Entrain Your Own Large Language Model? Too Expensive, Even for Goldman Sachs
Entrain Your Own Large Language Model? Too Expensive, Even for Goldman Sachs. The bank’s CIO is rather looking towards hybrid approaches combining LLM and more specialized models.
In an interview on the Goldman Sachs website, the CIO of the American bank, Marco Argenti, shares his analysis of the evolution of business usage of generative AI. He highlights how the approach of these companies has significantly evolved over the months: “In the beginning, everyone wanted to train their own model, build their proprietary model with their proprietary data, keeping the data largely on-premise to ensure tight control. Then, people began to realize that, to achieve the level of performance of large models, replicating infrastructure is simply too expensive – to the tune of hundreds of millions of dollars.”
GPT-4, the latest of the large language models (LLMs) from OpenAI, was probably trained using thousands of billions of words of text and mobilizing thousands of processors. A process estimated to cost over 100 million dollars.
The LLM? “A brain to interpret the prompt”

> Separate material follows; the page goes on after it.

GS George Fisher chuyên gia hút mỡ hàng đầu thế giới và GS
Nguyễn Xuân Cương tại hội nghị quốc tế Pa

This is Marco Argenti’s reasoning in favor of a hybrid architecture, combining pre-trained LLMs – “appreciated for some of their abilities in reasoning, problem-solving, and logic” – and smaller, often Open Source and specialized models for specific tasks, trained from proprietary data. In other words, the combination of foundation models available in the cloud, exploited to dissociate complex problems into a sum of more elementary problems, and more specialized models, hosted on on-premise infrastructures or on private clouds and supporting these specialized tasks. “Hybrid generative AI is about using large models as a kind of brain charged with interpreting the prompt,” the CIO says. He further explains: ” Sectors that rely heavily on proprietary data and are subject to very strict regulations will most likely be the first to adopt this architecture.” A remark that obviously applies to the banking sector.
RAG, vectorization, and prompt engineering
“In the beginning, everyone thought that without their own pre-trained model, it would be impossible to leverage the power of AI in business,” Marco Argenti continues. “Today, appropriate techniques such as RAG (Retrieval-augmented generation), content vectorization, and prompt engineering offer comparable, if not superior, performance to pre-trained models in some 95% of use cases, and for a fraction of the cost.”
Marco Argenti, the CIO of Goldman Sachs, outlines an architecture associating one or more market LLMs and specialized AI models trained on internal data. (Photo: D.R.)
If, for the CIO, 2024 will be strongly focused on finding AI use cases that bring ROI, he also expects the emergence of a complementary ecosystem of tools ensuring security, compliance, or data protection for AI applications, “as technology becomes embedded in critical tasks.” He also anticipates the emergence of multimodal models, adapted, for example, for the interpretation of time series. “This is perhaps where we will see the next race [among industry players, editor’s note] to capture a variety of use cases that have not yet been explored,” says Marco Argenti.
Last March, the CIO, who joined Goldman Sachs in 2019 from Amazon, explained that the bank’s developer teams were using generative AI to generate computer code and test it. While presenting these early use cases as experiments. In November 2023, an innovation leader within The Firm – Goldman Sachs’ nickname – indicated that the bank was working on a dozen projects incorporating generative AI, presenting uses around IT development (code generation and documentation writing) as among the most advanced. None of these projects, however, is associated with a client-related application, due to regulations, as the Goldman Sachs official then underscored.